→ THE TASK
Rewrite the entries from the start through the line with "v(-34.9, -29.49) *", switching "myFeature" to "partFeature" and changing nothing else. Leave the pictures out.

** BEGIN EXERCISE MATERIAL **

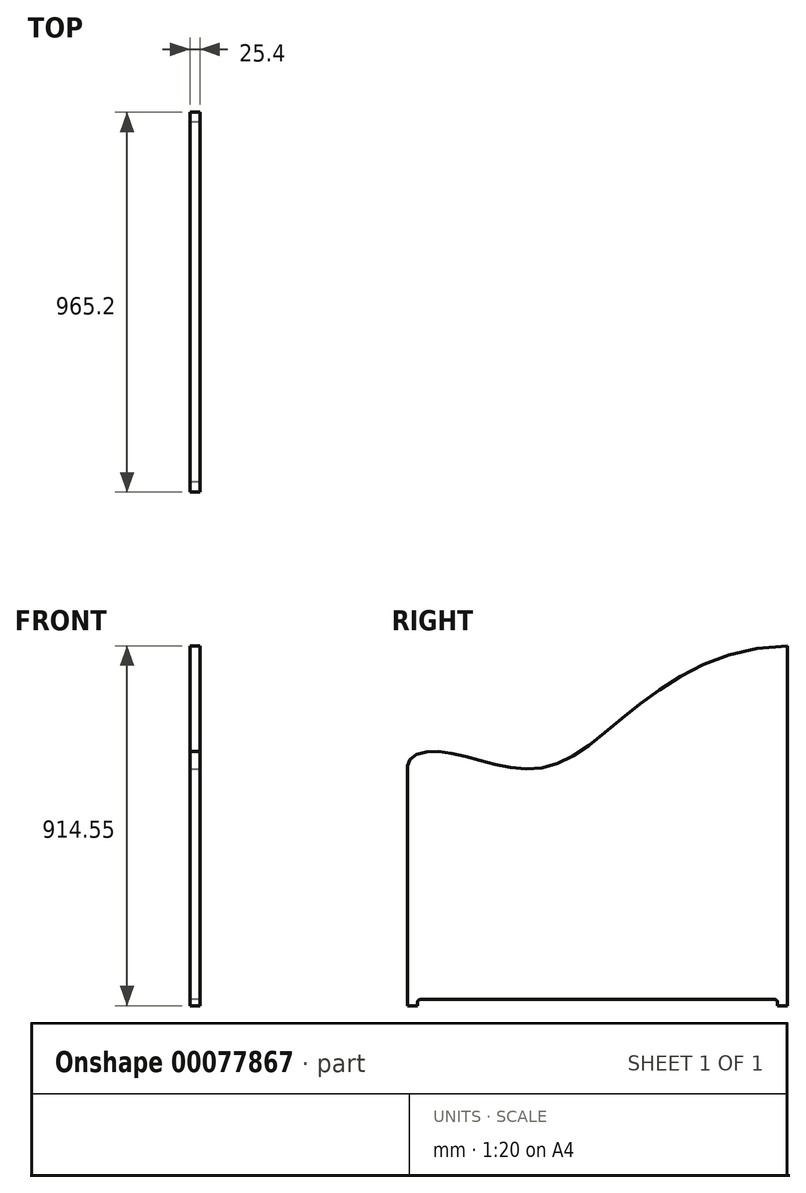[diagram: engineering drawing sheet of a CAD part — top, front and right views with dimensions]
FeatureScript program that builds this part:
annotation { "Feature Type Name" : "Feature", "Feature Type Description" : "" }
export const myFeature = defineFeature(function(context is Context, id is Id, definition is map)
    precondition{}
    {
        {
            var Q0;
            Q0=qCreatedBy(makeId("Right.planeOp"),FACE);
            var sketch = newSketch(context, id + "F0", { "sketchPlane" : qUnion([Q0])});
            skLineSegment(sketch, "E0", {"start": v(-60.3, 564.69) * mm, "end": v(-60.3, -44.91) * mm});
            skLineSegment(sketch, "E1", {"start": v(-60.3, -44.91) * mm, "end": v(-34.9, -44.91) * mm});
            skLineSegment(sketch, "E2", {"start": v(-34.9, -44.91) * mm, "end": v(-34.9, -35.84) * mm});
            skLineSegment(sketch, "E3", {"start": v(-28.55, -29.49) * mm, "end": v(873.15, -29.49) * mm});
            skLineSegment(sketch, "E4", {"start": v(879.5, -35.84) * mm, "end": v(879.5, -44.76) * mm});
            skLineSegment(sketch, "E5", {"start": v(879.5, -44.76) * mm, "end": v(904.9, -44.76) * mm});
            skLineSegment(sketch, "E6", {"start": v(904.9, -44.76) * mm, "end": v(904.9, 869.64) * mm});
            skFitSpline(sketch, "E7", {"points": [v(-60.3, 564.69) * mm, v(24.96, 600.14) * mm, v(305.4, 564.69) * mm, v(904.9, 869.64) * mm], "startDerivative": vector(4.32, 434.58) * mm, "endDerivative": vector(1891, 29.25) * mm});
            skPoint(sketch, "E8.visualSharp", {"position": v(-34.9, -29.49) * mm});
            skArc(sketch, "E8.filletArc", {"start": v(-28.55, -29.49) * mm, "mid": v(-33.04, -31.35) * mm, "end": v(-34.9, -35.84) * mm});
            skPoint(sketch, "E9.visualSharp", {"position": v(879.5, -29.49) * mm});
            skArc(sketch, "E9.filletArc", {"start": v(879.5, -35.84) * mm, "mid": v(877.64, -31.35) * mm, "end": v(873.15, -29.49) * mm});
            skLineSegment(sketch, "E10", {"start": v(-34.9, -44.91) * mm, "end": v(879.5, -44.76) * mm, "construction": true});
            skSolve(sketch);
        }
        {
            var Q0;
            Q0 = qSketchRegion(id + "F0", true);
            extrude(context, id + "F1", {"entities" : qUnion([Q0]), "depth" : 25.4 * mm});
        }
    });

** END EXERCISE MATERIAL **

→ FINAL RESULT
[diagram: engineering drawing sheet of a CAD part — top, front and right views with dimensions]
FeatureScript program that builds this part:
annotation { "Feature Type Name" : "Feature", "Feature Type Description" : "" }
export const partFeature = defineFeature(function(context is Context, id is Id, definition is map)
    precondition{}
    {
        {
            var Q0;
            Q0=qCreatedBy(makeId("Right.planeOp"),FACE);
            var sketch = newSketch(context, id + "F0", { "sketchPlane" : qUnion([Q0])});
            skLineSegment(sketch, "E0", {"start": v(-60.3, 564.69) * mm, "end": v(-60.3, -44.91) * mm});
            skLineSegment(sketch, "E1", {"start": v(-60.3, -44.91) * mm, "end": v(-34.9, -44.91) * mm});
            skLineSegment(sketch, "E2", {"start": v(-34.9, -44.91) * mm, "end": v(-34.9, -35.84) * mm});
            skLineSegment(sketch, "E3", {"start": v(-28.55, -29.49) * mm, "end": v(873.15, -29.49) * mm});
            skLineSegment(sketch, "E4", {"start": v(879.5, -35.84) * mm, "end": v(879.5, -44.76) * mm});
            skLineSegment(sketch, "E5", {"start": v(879.5, -44.76) * mm, "end": v(904.9, -44.76) * mm});
            skLineSegment(sketch, "E6", {"start": v(904.9, -44.76) * mm, "end": v(904.9, 869.64) * mm});
            skFitSpline(sketch, "E7", {"points": [v(-60.3, 564.69) * mm, v(24.96, 600.14) * mm, v(305.4, 564.69) * mm, v(904.9, 869.64) * mm], "startDerivative": vector(4.32, 434.58) * mm, "endDerivative": vector(1891, 29.25) * mm});
            skPoint(sketch, "E8.visualSharp", {"position": v(-34.9, -29.49) * mm});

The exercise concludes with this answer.